Karena Hana tidak mau menunggu, Hana pun memilih langsung berjalan ke arah kamar adiknya. Menaiki anak tangga dengan tergesa-gesah karena entah kenapa firasatnya sangat tidak enak bahkan semakin negatif pikirannya ketika melihat reaksi mamanya ketika Hana bertanya tentang keberadaan adiknya.
Mamanya juga berlari mengikutinya, ia ingin menyembunyikan semuanya dari Hana, tetapi sepertinya memang tidak bisa.

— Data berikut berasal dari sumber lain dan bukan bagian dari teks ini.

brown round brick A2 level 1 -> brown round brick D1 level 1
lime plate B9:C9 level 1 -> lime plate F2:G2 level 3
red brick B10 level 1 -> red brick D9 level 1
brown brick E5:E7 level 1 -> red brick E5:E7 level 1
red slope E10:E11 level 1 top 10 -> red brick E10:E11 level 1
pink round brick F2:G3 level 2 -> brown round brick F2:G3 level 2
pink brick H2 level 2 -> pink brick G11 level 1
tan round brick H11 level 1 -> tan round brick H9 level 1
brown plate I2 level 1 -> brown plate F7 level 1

Ketika Hana membuka pintu kamar adik laki-lakinya, dan seketika dunianya menjadi hancur. Bagaimana tidak? Melihat lelaki mungil itu berbaring dengan wajah pucat, dan wajah penuh luka yang bisa Hana tebak itu luka berawal dari mana Hana sudah bisa menebaknya. Hana pun segera menghampiri adiknya dan melihat keadaannya lebih dekat lagi.

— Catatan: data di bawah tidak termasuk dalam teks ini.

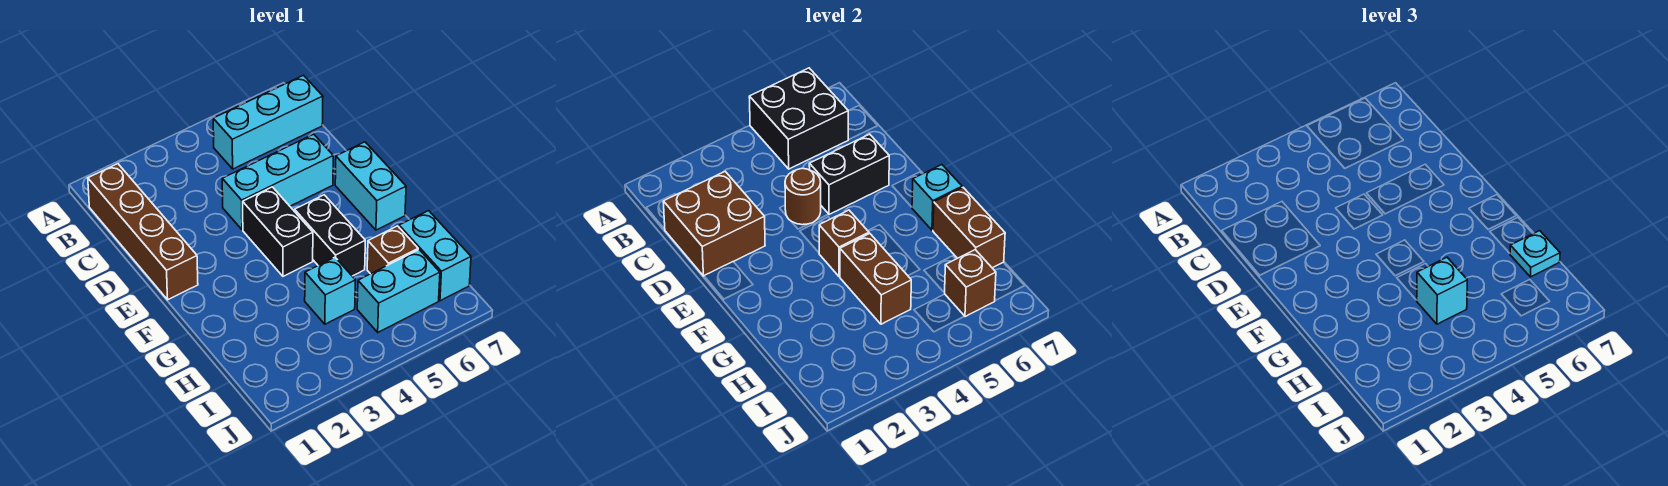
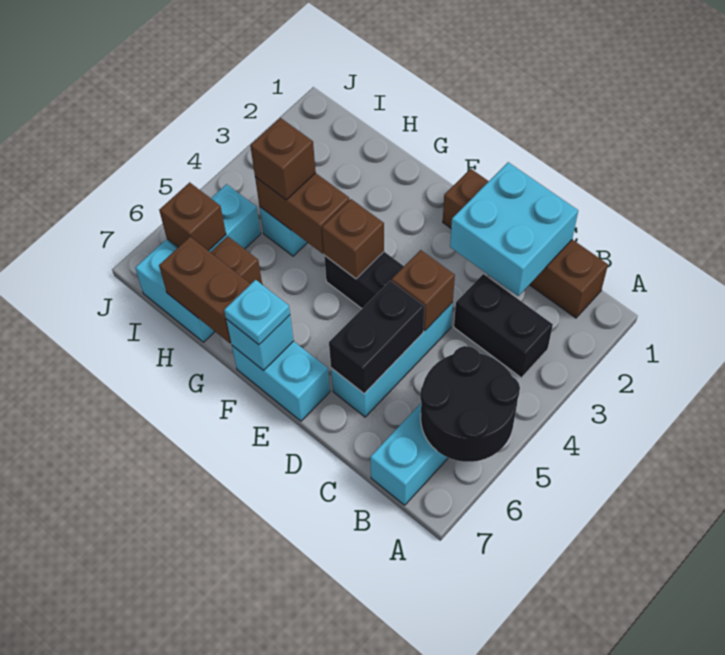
black brick A5:B6 level 2 -> black round brick A5:B6 level 2
brown brick C1:D2 level 2 -> cyan brick C1:D2 level 2
brown round brick D4 level 2 -> brown brick D4 level 2
black brick F5:G5 level 1 -> black brick B3:C3 level 1
cyan brick H4 level 3 -> brown brick H4 level 3
cyan plate H7 level 3 -> cyan plate F7 level 3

"Gion, kakak ada di sini. Gion denger kakak kan? Gion, jawab kakak." Hana tidak mendapatkan jawaban apa pun, hanya suara hembusan nafas tenang. Namun, terkesan lambat. Hana hanya terdiam kembali menatap adik kecilnya yang berbaring mengenaskan.
"Kenapa ibu tidak memberi tau aku sejak awal? "

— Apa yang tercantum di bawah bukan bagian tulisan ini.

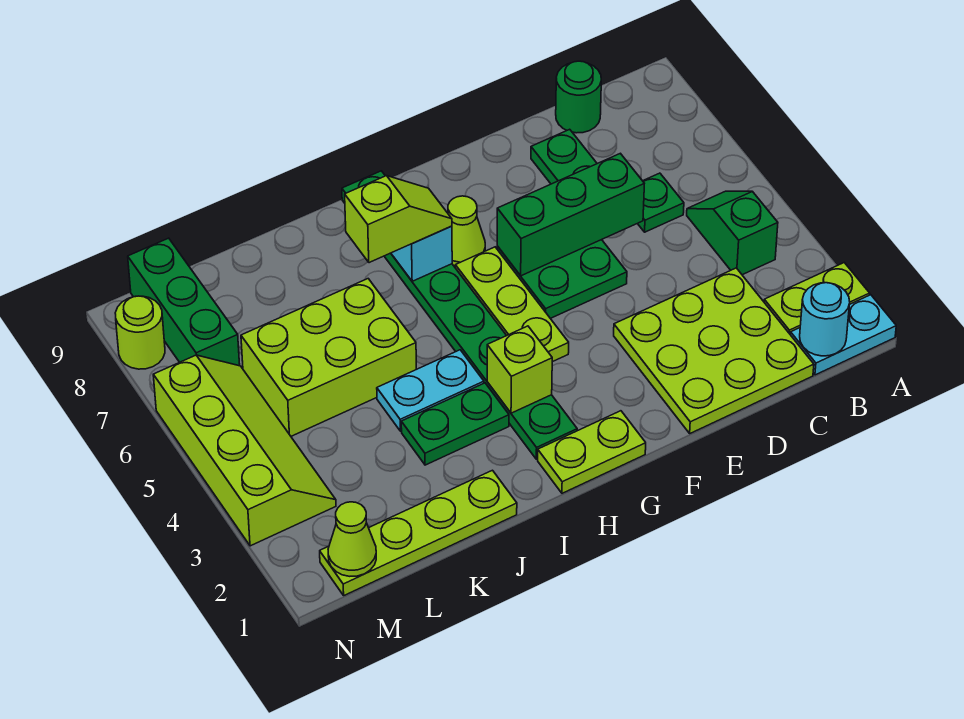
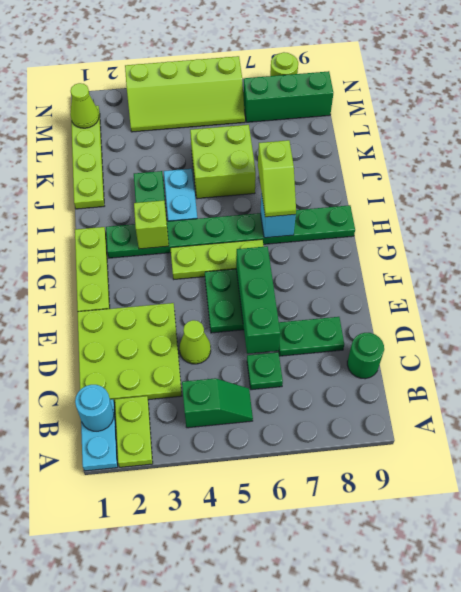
lime plate G1:H1 level 1 -> lime plate F1:H1 level 1
lime cone G7 level 1 -> lime cone D4 level 1
lime brick J5:L6 level 1 -> lime brick J5:K6 level 1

"Maafkan ibu, nak. Ayah melarang."
"Berarti jika Gion sekarat dan hampir mati! Apa Ibu tetap menurut apa kata pria tua bangka itu?! Iya! Kenapa ibu setega ini? Dia putra ibu, kenapa? " Hana mulai berdiri dan menghadap ke arah mamanya yang menatap Hana penuh air mata.
Sebenarnya Hana tidak mau melakukan semua ini, membentak wanita yang berdiri di depannya tentu saja akan tetap menyakitkan. Namun, bagaimana jika semua keadaan justru memaksa melakukan hal yang bahkan Hana sudah berjanji kepada diri sendiri untuk tidak melakukannya? Seperti sekarang, adik kesayangannya yang jelas saja dia sakit sekarang.
Tetapi, dia bahkan tidak membawanya ke rumah sakit untuk di rawat oleh orang yang tepat agar cepat pulih seperti dulu. Hana sangat benci ketika adik cerewetnya itu terdiam bersama dengan suara nafas pelan seperti sekarang, sungguh Hana membenci semua itu.
"Maafkan ibu-"
"Aku akan membawanya ke rumah sakit, masa bodoh dengan pria tua itu melarang ku." Ucapnya tanpa memperdulikan mamanya menangis merasa bersalah dengan tindakannya sendiri.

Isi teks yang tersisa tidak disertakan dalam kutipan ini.